Your objective - An exact copy of the data is required; the images should not appear in it.

(Extracted page text data)
────
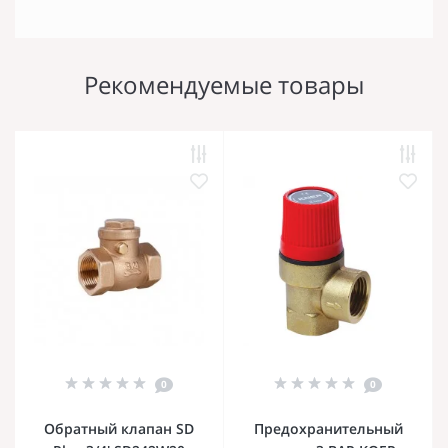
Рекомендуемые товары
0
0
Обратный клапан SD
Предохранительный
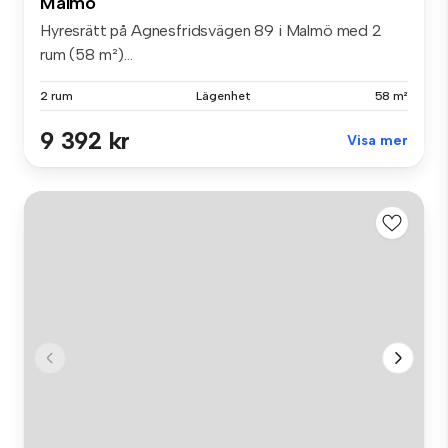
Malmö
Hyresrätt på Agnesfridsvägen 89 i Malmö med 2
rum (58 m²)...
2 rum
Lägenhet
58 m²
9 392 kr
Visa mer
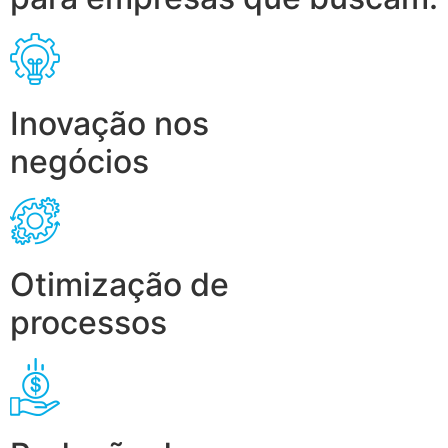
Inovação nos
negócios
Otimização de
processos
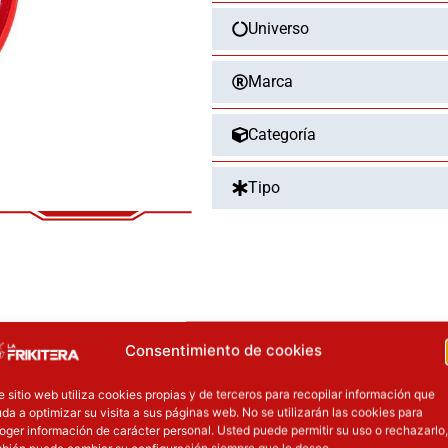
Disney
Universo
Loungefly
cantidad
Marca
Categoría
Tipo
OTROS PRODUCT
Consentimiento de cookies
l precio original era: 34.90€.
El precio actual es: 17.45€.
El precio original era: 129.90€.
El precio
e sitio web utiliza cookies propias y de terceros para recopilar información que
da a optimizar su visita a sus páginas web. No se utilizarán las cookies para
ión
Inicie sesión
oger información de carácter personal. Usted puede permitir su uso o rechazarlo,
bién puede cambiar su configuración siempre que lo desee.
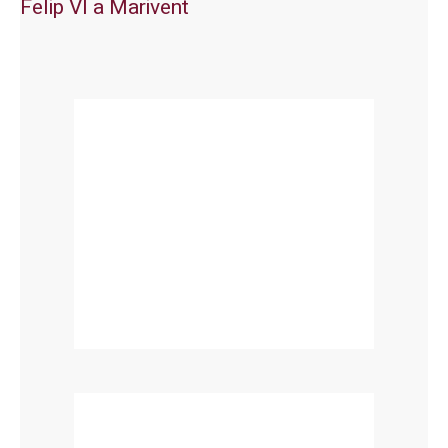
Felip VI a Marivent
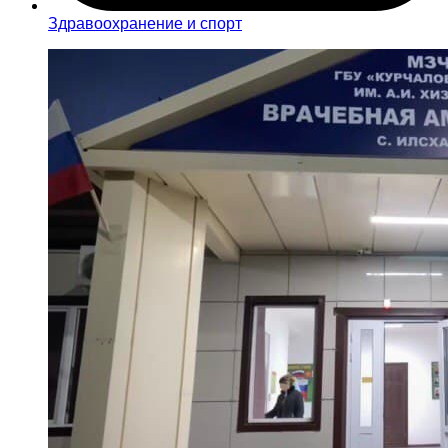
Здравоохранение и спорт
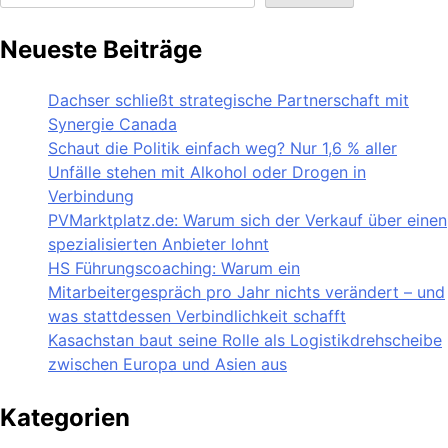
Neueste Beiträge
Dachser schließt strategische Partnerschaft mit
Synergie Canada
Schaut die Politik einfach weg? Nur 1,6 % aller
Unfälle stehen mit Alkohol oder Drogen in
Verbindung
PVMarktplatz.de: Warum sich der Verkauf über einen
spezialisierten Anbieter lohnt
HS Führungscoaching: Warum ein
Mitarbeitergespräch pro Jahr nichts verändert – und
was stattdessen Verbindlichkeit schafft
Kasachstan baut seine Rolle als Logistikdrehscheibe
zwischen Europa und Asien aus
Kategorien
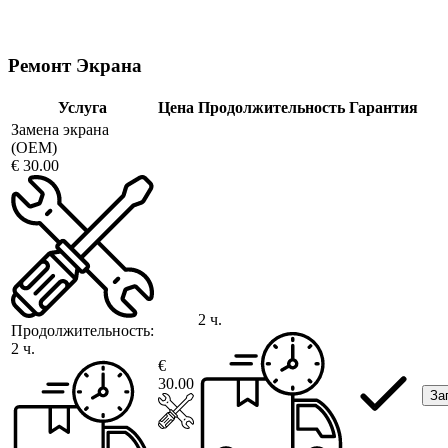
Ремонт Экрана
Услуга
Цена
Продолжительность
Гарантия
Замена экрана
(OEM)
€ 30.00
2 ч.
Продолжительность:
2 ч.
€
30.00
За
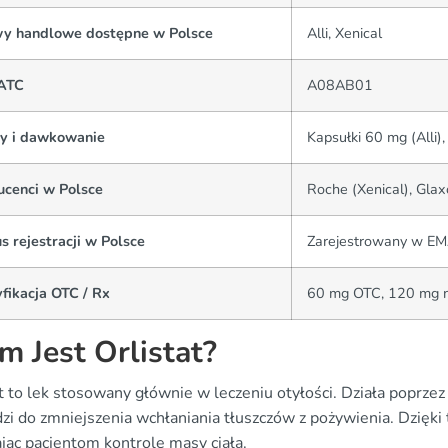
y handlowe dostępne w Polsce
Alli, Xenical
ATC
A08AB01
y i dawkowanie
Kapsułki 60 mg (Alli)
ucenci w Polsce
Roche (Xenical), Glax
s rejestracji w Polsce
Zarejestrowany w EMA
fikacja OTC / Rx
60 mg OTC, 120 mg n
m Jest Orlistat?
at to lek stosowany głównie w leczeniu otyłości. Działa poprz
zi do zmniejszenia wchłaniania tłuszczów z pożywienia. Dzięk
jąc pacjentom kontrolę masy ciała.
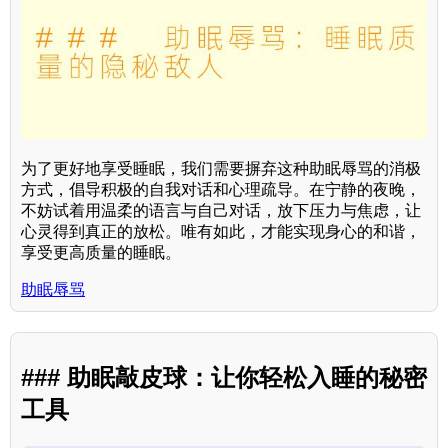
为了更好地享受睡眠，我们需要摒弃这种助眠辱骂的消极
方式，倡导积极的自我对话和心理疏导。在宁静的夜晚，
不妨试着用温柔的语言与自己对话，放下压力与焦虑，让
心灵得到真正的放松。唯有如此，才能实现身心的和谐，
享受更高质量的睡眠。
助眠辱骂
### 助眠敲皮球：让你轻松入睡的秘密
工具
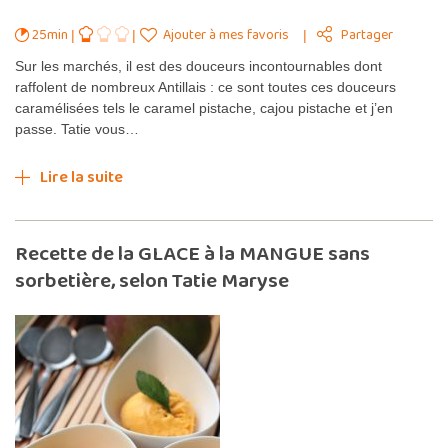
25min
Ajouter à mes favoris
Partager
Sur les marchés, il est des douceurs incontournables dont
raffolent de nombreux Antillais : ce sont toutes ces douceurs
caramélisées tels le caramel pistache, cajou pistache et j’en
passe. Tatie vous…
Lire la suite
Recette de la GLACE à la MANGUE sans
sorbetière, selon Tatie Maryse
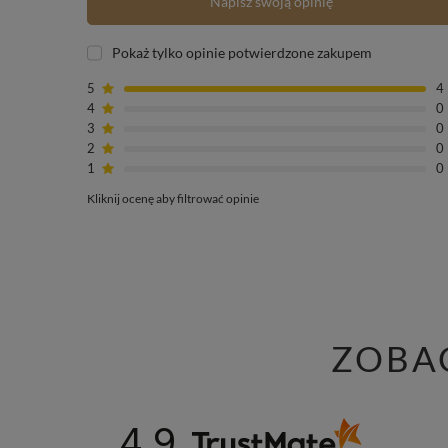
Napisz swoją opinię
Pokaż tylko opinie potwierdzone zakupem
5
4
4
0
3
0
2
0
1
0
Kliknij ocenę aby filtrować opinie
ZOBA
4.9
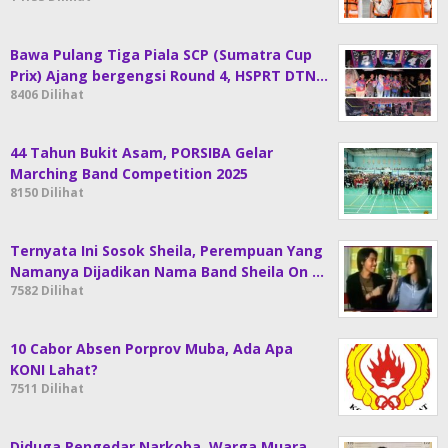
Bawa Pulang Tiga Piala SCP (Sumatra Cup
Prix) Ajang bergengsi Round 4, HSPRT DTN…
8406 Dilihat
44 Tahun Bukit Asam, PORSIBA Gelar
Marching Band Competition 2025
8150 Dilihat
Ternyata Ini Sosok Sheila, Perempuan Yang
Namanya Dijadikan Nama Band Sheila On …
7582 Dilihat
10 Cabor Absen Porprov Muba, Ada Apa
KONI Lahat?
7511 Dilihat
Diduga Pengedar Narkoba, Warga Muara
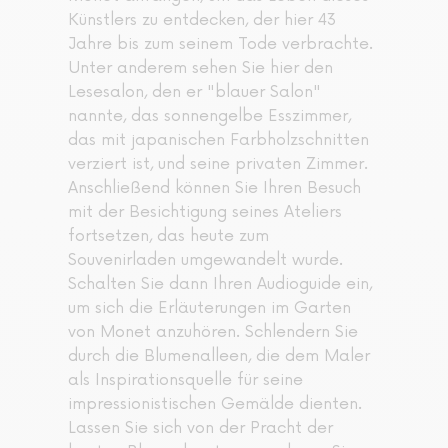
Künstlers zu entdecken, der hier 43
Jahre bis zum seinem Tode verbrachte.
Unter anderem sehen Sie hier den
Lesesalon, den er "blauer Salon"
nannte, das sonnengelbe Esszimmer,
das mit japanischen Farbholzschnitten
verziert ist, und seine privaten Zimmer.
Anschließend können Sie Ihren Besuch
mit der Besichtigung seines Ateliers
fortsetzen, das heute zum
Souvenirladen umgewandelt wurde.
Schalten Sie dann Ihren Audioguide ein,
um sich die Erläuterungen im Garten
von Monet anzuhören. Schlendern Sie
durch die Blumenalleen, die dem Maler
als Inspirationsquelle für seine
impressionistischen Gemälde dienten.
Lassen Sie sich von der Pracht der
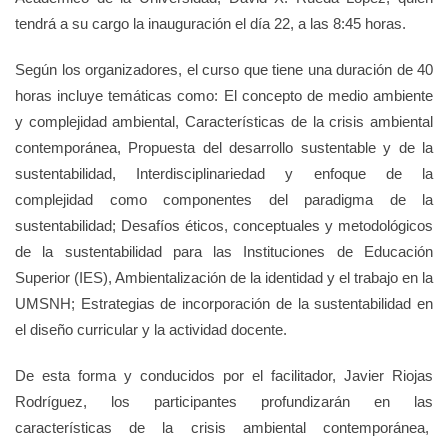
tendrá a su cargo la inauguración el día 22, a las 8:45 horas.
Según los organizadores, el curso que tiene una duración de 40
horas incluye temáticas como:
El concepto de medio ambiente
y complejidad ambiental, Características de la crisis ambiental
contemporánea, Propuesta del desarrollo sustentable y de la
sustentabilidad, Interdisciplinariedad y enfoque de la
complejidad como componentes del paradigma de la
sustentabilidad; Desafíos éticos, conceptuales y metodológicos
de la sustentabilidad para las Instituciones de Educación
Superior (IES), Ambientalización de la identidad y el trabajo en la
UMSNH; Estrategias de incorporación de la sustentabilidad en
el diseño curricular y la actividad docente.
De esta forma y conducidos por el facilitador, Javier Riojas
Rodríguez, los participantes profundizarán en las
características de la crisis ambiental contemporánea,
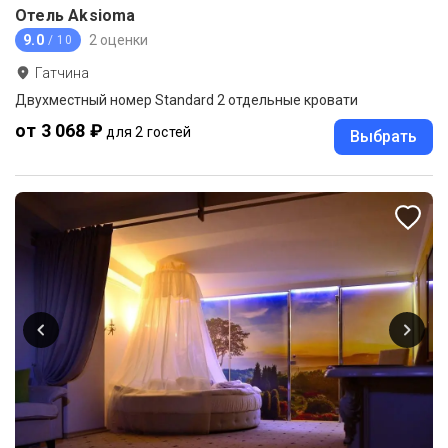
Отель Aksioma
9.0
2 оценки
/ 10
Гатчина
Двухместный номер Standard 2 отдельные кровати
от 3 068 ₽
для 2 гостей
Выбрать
────
Solution to this task -
Рекомендуемые товары
0
0
Обратный клапан SD
Предохранительный
Malmö
Hyresrätt på Agnesfridsvägen 89 i Malmö med 2
rum (58 m²)...
2 rum
Lägenhet
58 m²
9 392 kr
Visa mer
Inovação nos
negócios
Otimização de
processos
Disney
Universo
Loungefly
cantidad
Marca
Categoría
Tipo
OTROS PRODUCT
Consentimiento de cookies
l precio original era: 34.90€.
El precio actual es: 17.45€.
El precio original era: 129.90€.
El precio
e sitio web utiliza cookies propias y de terceros para recopilar información que
da a optimizar su visita a sus páginas web. No se utilizarán las cookies para
ión
Inicie sesión
oger información de carácter personal. Usted puede permitir su uso o rechazarlo,
bién puede cambiar su configuración siempre que lo desee.
Felip VI a Marivent
Здравоохранение и спорт
Neueste Beiträge
Dachser schließt strategische Partnerschaft mit
Synergie Canada
Schaut die Politik einfach weg? Nur 1,6 % aller
Unfälle stehen mit Alkohol oder Drogen in
Verbindung
PVMarktplatz.de: Warum sich der Verkauf über einen
spezialisierten Anbieter lohnt
HS Führungscoaching: Warum ein
Mitarbeitergespräch pro Jahr nichts verändert – und
was stattdessen Verbindlichkeit schafft
Kasachstan baut seine Rolle als Logistikdrehscheibe
zwischen Europa und Asien aus
Kategorien
Ремонт Экрана
Услуга
Цена
Продолжительность
Гарантия
Замена экрана
(OEM)
€ 30.00
2 ч.
Продолжительность:
2 ч.
€
30.00
За
y handlowe dostępne w Polsce
Alli, Xenical
ATC
A08AB01
y i dawkowanie
Kapsułki 60 mg (Alli)
ucenci w Polsce
Roche (Xenical), Glax
s rejestracji w Polsce
Zarejestrowany w EMA
fikacja OTC / Rx
60 mg OTC, 120 mg n
m Jest Orlistat?
at to lek stosowany głównie w leczeniu otyłości. Działa poprz
zi do zmniejszenia wchłaniania tłuszczów z pożywienia. Dzięk
jąc pacjentom kontrolę masy ciała.
为了更好地享受睡眠，我们需要摒弃这种助眠辱骂的消极
方式，倡导积极的自我对话和心理疏导。在宁静的夜晚，
不妨试着用温柔的语言与自己对话，放下压力与焦虑，让
心灵得到真正的放松。唯有如此，才能实现身心的和谐，
享受更高质量的睡眠。
助眠辱骂
### 助眠敲皮球：让你轻松入睡的秘密
工具
25min
Ajouter à mes favoris
Partager
Sur les marchés, il est des douceurs incontournables dont
raffolent de nombreux Antillais : ce sont toutes ces douceurs
caramélisées tels le caramel pistache, cajou pistache et j’en
passe. Tatie vous…
Lire la suite
Recette de la GLACE à la MANGUE sans
sorbetière, selon Tatie Maryse
Napisz swoją opinię
Pokaż tylko opinie potwierdzone zakupem
5
4
4
0
3
0
2
0
1
0
Kliknij ocenę aby filtrować opinie
ZOBA
4.9
Bawa Pulang Tiga Piala SCP (Sumatra Cup
Prix) Ajang bergengsi Round 4, HSPRT DTN…
8406 Dilihat
44 Tahun Bukit Asam, PORSIBA Gelar
Marching Band Competition 2025
8150 Dilihat
Ternyata Ini Sosok Sheila, Perempuan Yang
Namanya Dijadikan Nama Band Sheila On …
7582 Dilihat
10 Cabor Absen Porprov Muba, Ada Apa
KONI Lahat?
7511 Dilihat
Diduga Pengedar Narkoba, Warga Muara
Künstlers zu entdecken, der hier 43
Jahre bis zum seinem Tode verbrachte.
Unter anderem sehen Sie hier den
Lesesalon, den er "blauer Salon"
nannte, das sonnengelbe Esszimmer,
das mit japanischen Farbholzschnitten
verziert ist, und seine privaten Zimmer.
Anschließend können Sie Ihren Besuch
mit der Besichtigung seines Ateliers
fortsetzen, das heute zum
Souvenirladen umgewandelt wurde.
Schalten Sie dann Ihren Audioguide ein,
um sich die Erläuterungen im Garten
von Monet anzuhören. Schlendern Sie
durch die Blumenalleen, die dem Maler
als Inspirationsquelle für seine
impressionistischen Gemälde dienten.
Lassen Sie sich von der Pracht der
tendrá a su cargo la inauguración el día 22, a las 8:45 horas.
Según los organizadores, el curso que tiene una duración de 40
horas incluye temáticas como:
El concepto de medio ambiente
y complejidad ambiental, Características de la crisis ambiental
contemporánea, Propuesta del desarrollo sustentable y de la
sustentabilidad, Interdisciplinariedad y enfoque de la
complejidad como componentes del paradigma de la
sustentabilidad; Desafíos éticos, conceptuales y metodológicos
de la sustentabilidad para las Instituciones de Educación
Superior (IES), Ambientalización de la identidad y el trabajo en la
UMSNH; Estrategias de incorporación de la sustentabilidad en
el diseño curricular y la actividad docente.
De esta forma y conducidos por el facilitador, Javier Riojas
Rodríguez, los participantes profundizarán en las
características de la crisis ambiental contemporánea,
Отель Aksioma
9.0
2 оценки
/ 10
Гатчина
Двухместный номер Standard 2 отдельные кровати
от 3 068 ₽
для 2 гостей
Выбрать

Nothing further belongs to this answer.